The exhibition’s fourth room, “Animating, 1905–1950,” shows how still life, a traditional genre, became integral to the Modernist effort to break with tradition and to reflect a society incapable of stillness. In Max Weber’s Chinese Restaurant (1915), a take-out from the Whitney Museum, nothing is fixed. In Stanton Macdonald-Wright’s Still-Life Synchromy (1917), colors clash and planes collide. In Charles Sheeler’s Rolling Power (1939), the locomotive’s wheels are not a still life in the sense of a dead bird. They are temporarily static, like Audubon’s hovering wren and tremulous squirrel. The photorealist detail of their representation is, like Audubon’s paintings, an attempt to catch life on the wing. In this, 20th-century American artists had a home advantage. When it came to the raw material of still life, no other society had produced so many objects or made them so affordable. And as for perspective, no other technological society was so nomadic or so susceptible to isolation and alienation.
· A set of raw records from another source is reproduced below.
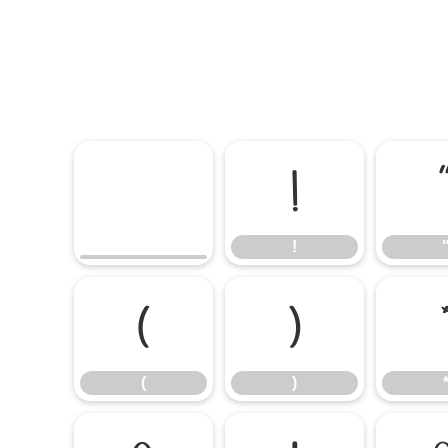
!
!
(
)
(
)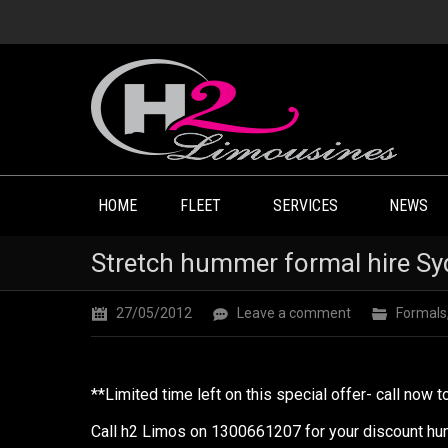
HOME
FLEET
SERVICES
NEWS
Stretch hummer formal hire Sy
27/05/2012
Leave a comment
Formals
**Limited time left on this special offer- call now 
Call h2 Limos on 1300661207 for your discount hum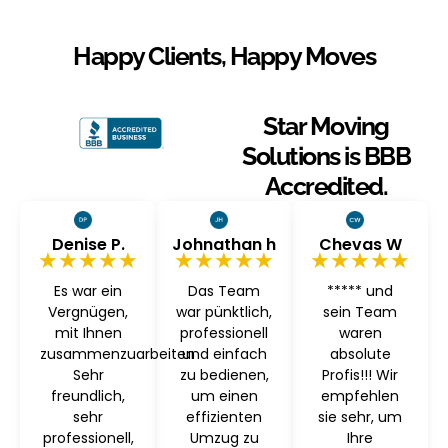
Happy Clients, Happy Moves
Star Moving
Solutions is BBB
Accredited.
Denise P.
Johnathan h
Chevas W
★★★★★
★★★★★
★★★★★
Es war ein
Das Team
***** und
Vergnügen,
war pünktlich,
sein Team
mit Ihnen
professionell
waren
zusammenzuarbeiten
und einfach
absolute
Sehr
zu bedienen,
Profis!!! Wir
freundlich,
um einen
empfehlen
sehr
effizienten
sie sehr, um
professionell,
Umzug zu
Ihre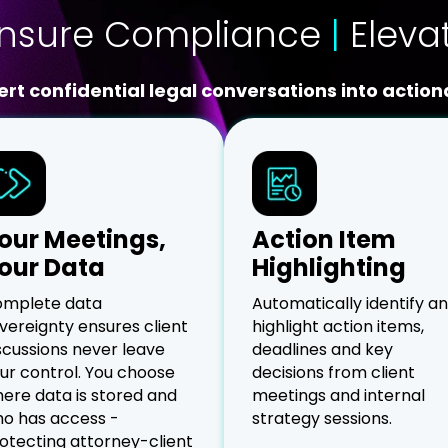
nsure Compliance
|
Eleva
rt confidential legal conversations into actiona
our Meetings,
Action Item
our Data
Highlighting
mplete data
Automatically identify a
vereignty ensures client
highlight action items,
scussions never leave
deadlines and key
ur control. You choose
decisions from client
ere data is stored and
meetings and internal
o has access -
strategy sessions.
otecting attorney-client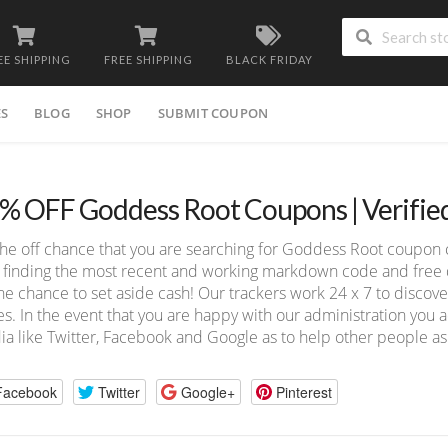
EE SHIPPING
FREE SHIPPING
BLACK FRIDAY
ES
BLOG
SHOP
SUBMIT COUPON
% OFF Goddess Root Coupons | Verifie
he off chance that you are searching for Goddess Root coupon 
 finding the most recent and working markdown code and free de
he chance to set aside cash! Our trackers work 24 x 7 to disco
s. In the event that you are happy with our administration you ad
a like Twitter, Facebook and Google as to help other people as
Facebook
Twitter
Google+
Pinterest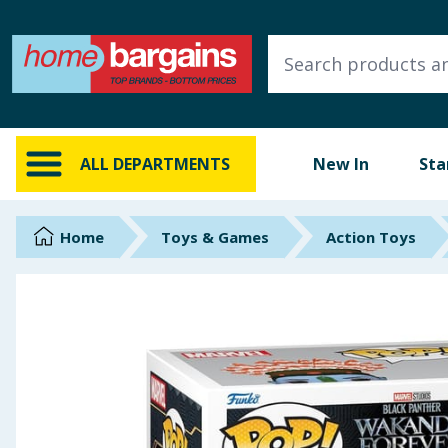
ALL DEPARTMENTS
New In
Online Exclusive
ALL DEPARTMENTS
New In
Sta
Starbuys
Brands
Home
Toys & Games
Action Toys
Hinch Farm
Hinch Home
Back To School
Summer Essentials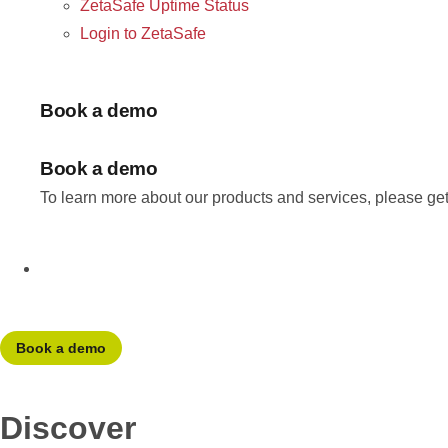
ZetaSafe Uptime Status
Login to ZetaSafe
Book a demo
Book a demo
To learn more about our products and services, please get
Book a demo
Discover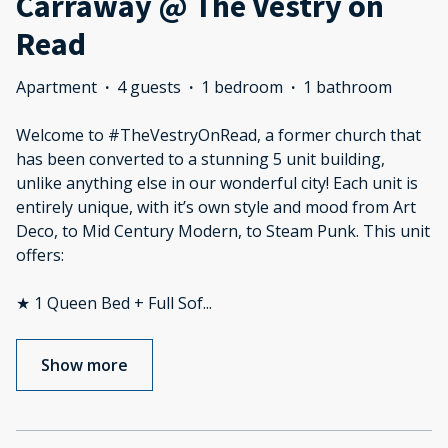
Carraway @ The Vestry on
Read
Apartment
·
4 guests
·
1 bedroom
·
1 bathroom
Welcome to #TheVestryOnRead, a former church that
has been converted to a stunning 5 unit building,
unlike anything else in our wonderful city! Each unit is
entirely unique, with it’s own style and mood from Art
Deco, to Mid Century Modern, to Steam Punk. This unit
offers:
★ 1 Queen Bed + Full Sof
...
Show more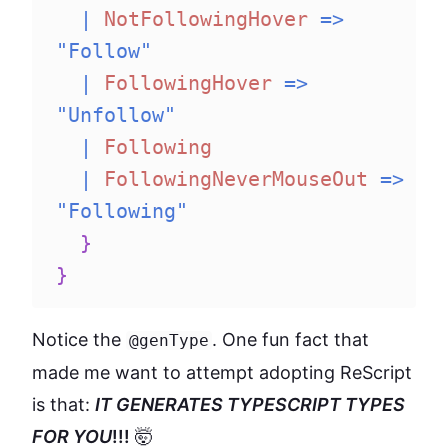
|
NotFollowingHover
=>
"Follow"
|
FollowingHover
=>
"Unfollow"
|
Following
|
FollowingNeverMouseOut
=>
"Following"
}
}
Notice the
. One fun fact that
@genType
made me want to attempt adopting ReScript
is that:
IT GENERATES TYPESCRIPT TYPES
FOR YOU
!!!
🤯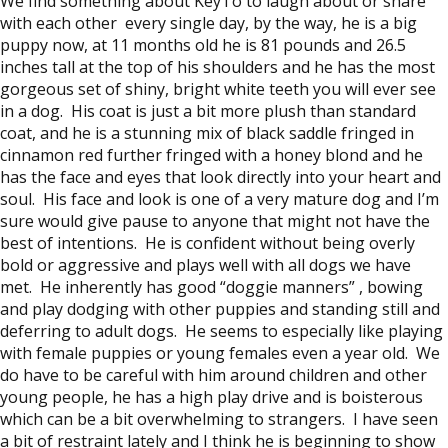
We find something about KeyTo to laugh about or share
with each other every single day, by the way, he is a big
puppy now, at 11 months old he is 81 pounds and 26.5
inches tall at the top of his shoulders and he has the most
gorgeous set of shiny, bright white teeth you will ever see
in a dog. His coat is just a bit more plush than standard
coat, and he is a stunning mix of black saddle fringed in
cinnamon red further fringed with a honey blond and he
has the face and eyes that look directly into your heart and
soul. His face and look is one of a very mature dog and I’m
sure would give pause to anyone that might not have the
best of intentions. He is confident without being overly
bold or aggressive and plays well with all dogs we have
met. He inherently has good “doggie manners” , bowing
and play dodging with other puppies and standing still and
deferring to adult dogs. He seems to especially like playing
with female puppies or young females even a year old. We
do have to be careful with him around children and other
young people, he has a high play drive and is boisterous
which can be a bit overwhelming to strangers. I have seen
a bit of restraint lately and I think he is beginning to show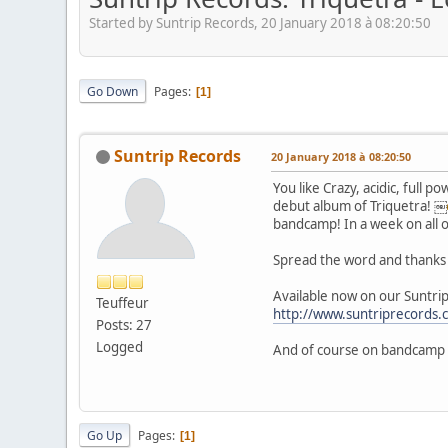
Started by Suntrip Records, 20 January 2018 à 08:20:50
Go Down
Pages
1
Suntrip Records
20 January 2018 à 08:20:50
You like Crazy, acidic, full 
debut album of Triquetra! ￼
bandcamp! In a week on all 
Spread the word and thanks 
Available now on our Suntrip
Teuffeur
http://www.suntriprecords
Posts: 27
Logged
And of course on bandcamp
Go Up
Pages
1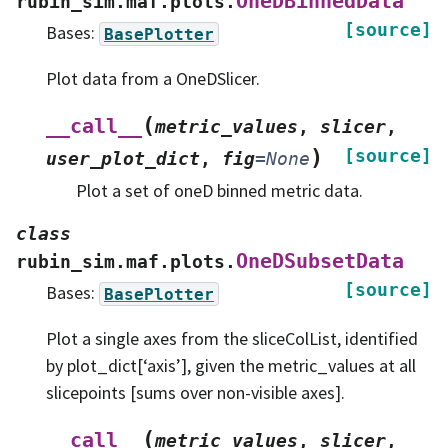
OneDBinnedData
rubin_sim.maf.plots.
[source]
Bases:
BasePlotter
Plot data from a OneDSlicer.
(
__call__
metric_values
,
slicer
,
)
[source]
user_plot_dict
,
fig
=
None
Plot a set of oneD binned metric data.
class
OneDSubsetData
rubin_sim.maf.plots.
[source]
Bases:
BasePlotter
Plot a single axes from the sliceColList, identified
by plot_dict[‘axis’], given the metric_values at all
slicepoints [sums over non-visible axes].
(
__call__
metric_values
,
slicer
,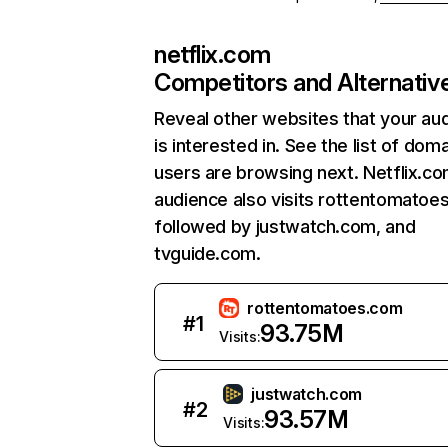
netflix.com
Competitors and Alternativ
Reveal other websites that your au
is interested in. See the list of dom
users are browsing next. Netflix.c
audience also visits rottentomatoe
followed by justwatch.com, and
tvguide.com.
rottentomatoes.com
#
1
93.75M
Visits:
justwatch.com
#
2
93.57M
Visits: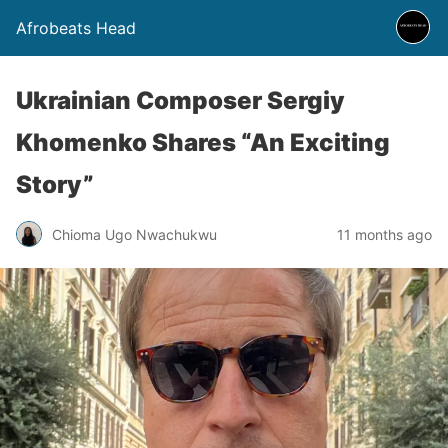
Afrobeats Head
Ukrainian Composer Sergiy
Khomenko Shares “An Exciting
Story”
Chioma Ugo Nwachukwu
11 months ago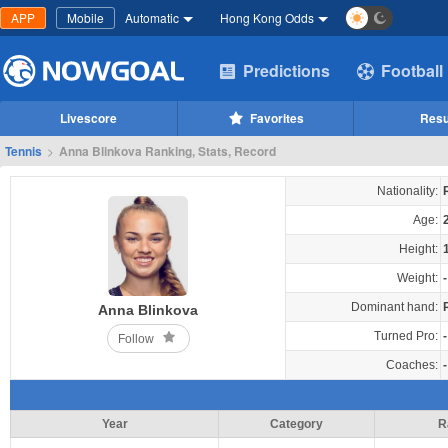
APP
Mobile
Automatic
Hong Kong Odds
Predictions
Football
Livescore
Favorites
Resu
Tennis
>
Anna Blinkova Ranking, Stats, Record
Nationality:
Age:
Height:
Weight:
-
Dominant hand:
Anna Blinkova
Turned Pro:
-
Follow
Coaches:
-
Year
Category
R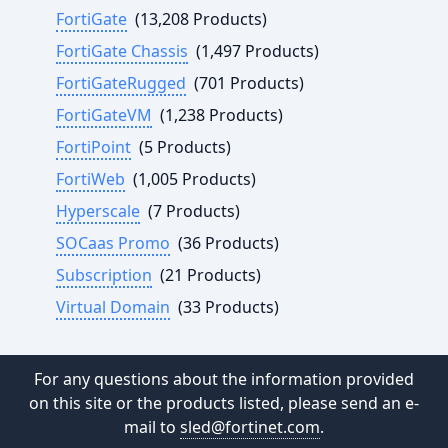
FortiGate
(13,208 Products)
FortiGate Chassis
(1,497 Products)
FortiGateRugged
(701 Products)
FortiGateVM
(1,238 Products)
FortiPoint
(5 Products)
FortiWeb
(1,005 Products)
Hyperscale
(7 Products)
SOCaas Promo
(36 Products)
Subscription
(21 Products)
Virtual Domain
(33 Products)
For any questions about the information provided
on this site or the products listed, please send an e-
mail to
sled@fortinet.com
.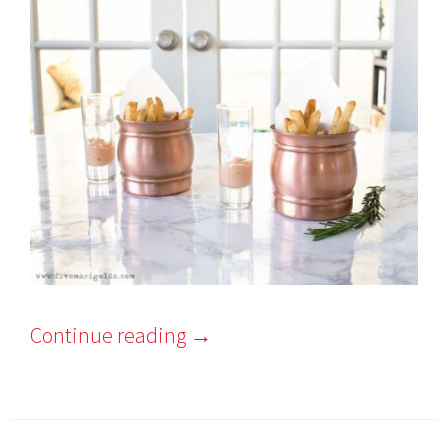
Continue reading
→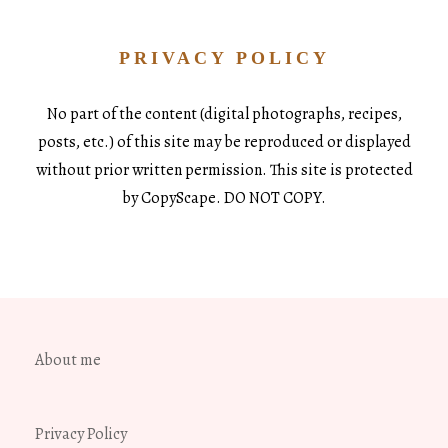
PRIVACY POLICY
No part of the content (digital photographs, recipes,
posts, etc.) of this site may be reproduced or displayed
without prior written permission. This site is protected
by CopyScape. DO NOT COPY.
About me
Privacy Policy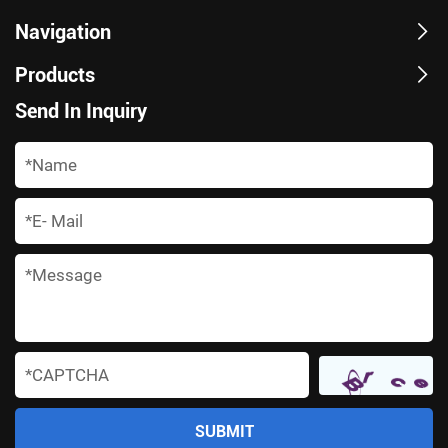
Navigation
Products
Send In Inquiry
*
*
*
*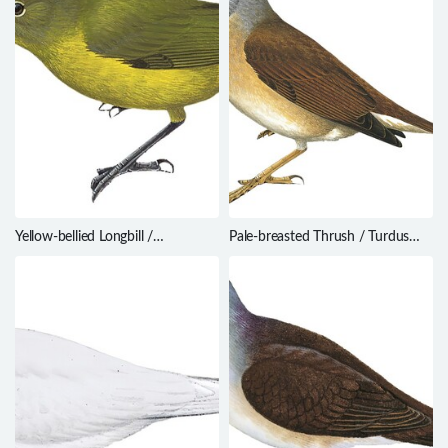
Yellow-bellied Longbill /
Pale-breasted Thrush / Turdus
Toxorhamphus novaeguineae
leucomelas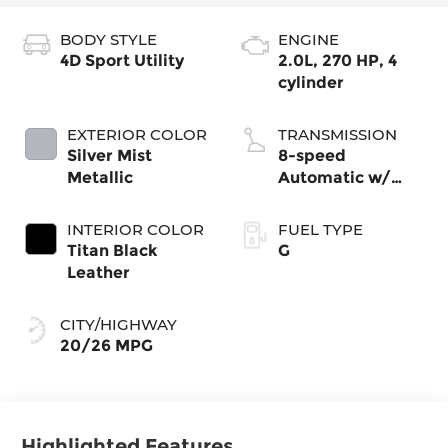
BODY STYLE
ENGINE
4D Sport Utility
2.0L, 270 HP, 4
cylinder
EXTERIOR COLOR
TRANSMISSION
Silver Mist
8-speed
Metallic
Automatic w/
Tiptronic®
4MOTION®
INTERIOR COLOR
FUEL TYPE
Titan Black
G
Leather
CITY/HIGHWAY
20/26 MPG
Highlighted Features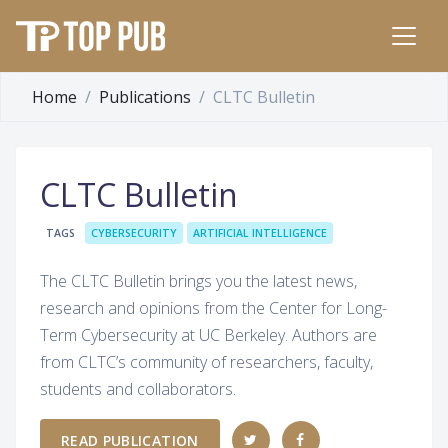
Home
Publications
CLTC Bulletin
CLTC Bulletin
TAGS
CYBERSECURITY
ARTIFICIAL INTELLIGENCE
The CLTC Bulletin brings you the latest news,
research and opinions from the Center for Long-
Term Cybersecurity at UC Berkeley. Authors are
from CLTC’s community of researchers, faculty,
students and collaborators.
READ PUBLICATION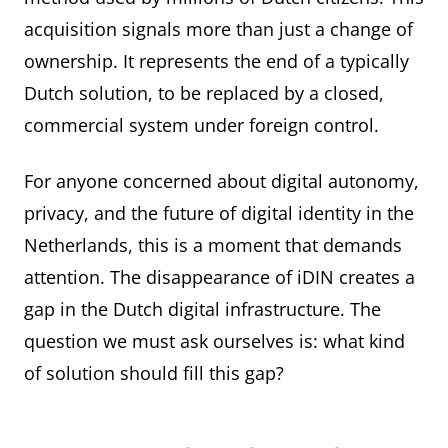
acquisition signals more than just a change of
ownership. It represents the end of a typically
Dutch solution, to be replaced by a closed,
commercial system under foreign control.
For anyone concerned about digital autonomy,
privacy, and the future of digital identity in the
Netherlands, this is a moment that demands
attention. The disappearance of iDIN creates a
gap in the Dutch digital infrastructure. The
question we must ask ourselves is: what kind
of solution should fill this gap?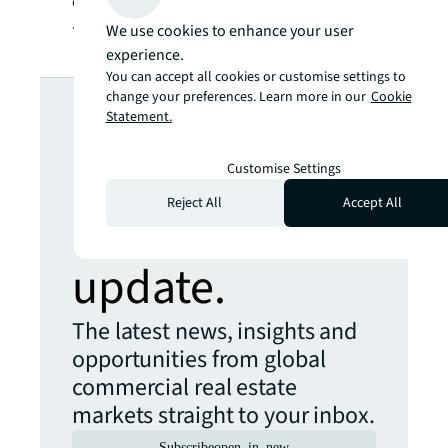
client organizations as well as being true to
JLL’s own ambitions.
We use cookies to enhance your user
experience.
You can accept all cookies or customise settings to
Looking for
change your preferences. Learn more in our
Cookie
Statement.
more insights?
Customise Settings
Reject All
Accept All
Never miss an
update.
The latest news, insights and
opportunities from global
commercial real estate
markets straight to your inbox.
Subscribe
open_in_new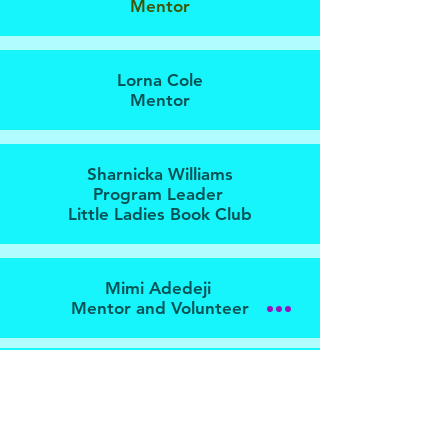
Mentor
Lorna Cole
Mentor
Sharnicka Williams
Program Leader
Little Ladies Book Club
Mimi Adedeji
Mentor and Volunteer
Ama Johnson
Mentor and Volunteer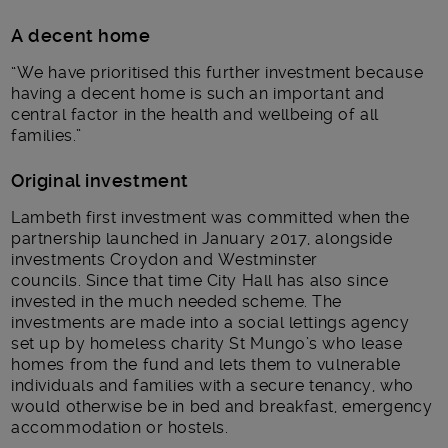
A decent home
“We have prioritised this further investment because
having a decent home is such an important and
central factor in the health and wellbeing of all
families.”
Original investment
Lambeth first investment was committed when the
partnership launched in January 2017, alongside
investments Croydon and Westminster
councils. Since that time City Hall has also since
invested in the much needed scheme. The
investments are made into a social lettings agency
set up by homeless charity St Mungo’s who lease
homes from the fund and lets them to vulnerable
individuals and families with a secure tenancy, who
would otherwise be in bed and breakfast, emergency
accommodation or hostels.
The exhibition’s coda brings the story of American still life full circle with the bright ironies of Pop Art and, more precisely, back to Pennsylvania, with Andy Warhol, whose still lifes are more inert than still. In a documentary sense, Pop Art fell within the lineage of earlier representations of ordinary American life and fidelity to historical experience. Raphaelle Peale’s studio might not have contained the industrial materials of Tom Wesselmann’s Still Life #12 (1962), “acrylic and collage of fabric, photogravure, metal, etc. on fiberboard.” Nor did Peale stock his sideboard with such branded delicacies as Coke and Café Bustelo. Still, Peale’s Cutlet and Vegetables (1816) shares Wesselmann’s documentary impulse to record the raw and the cooked in the kitchen of American life. Similarly, in Warhol’s Brillo Boxes (1964), we can see how Pop inherited what Wanda Corn has called the “vernacular bluntness and graphic clarity” of Harnett and Peto. We might add that Warhol inherited Harnett’s challenge to the viewer’s sense of reality, and his showman’s understanding that in trompe l’oeil, the eye enjoys being fooled.

The materials of still life may be simple or humble, but their truths are not. Like any worthwhile journey, “From Audubon to Warhol” returns to a different place. American still life began in a dual orientation, toward a scientific self-definition amid the natural world and an artistic self-definition in relation to European precedents. These final Pop exhibits confirm a unique trajectory, oriented toward self-definition not against nature or Europe, but toward the modern world of American objects.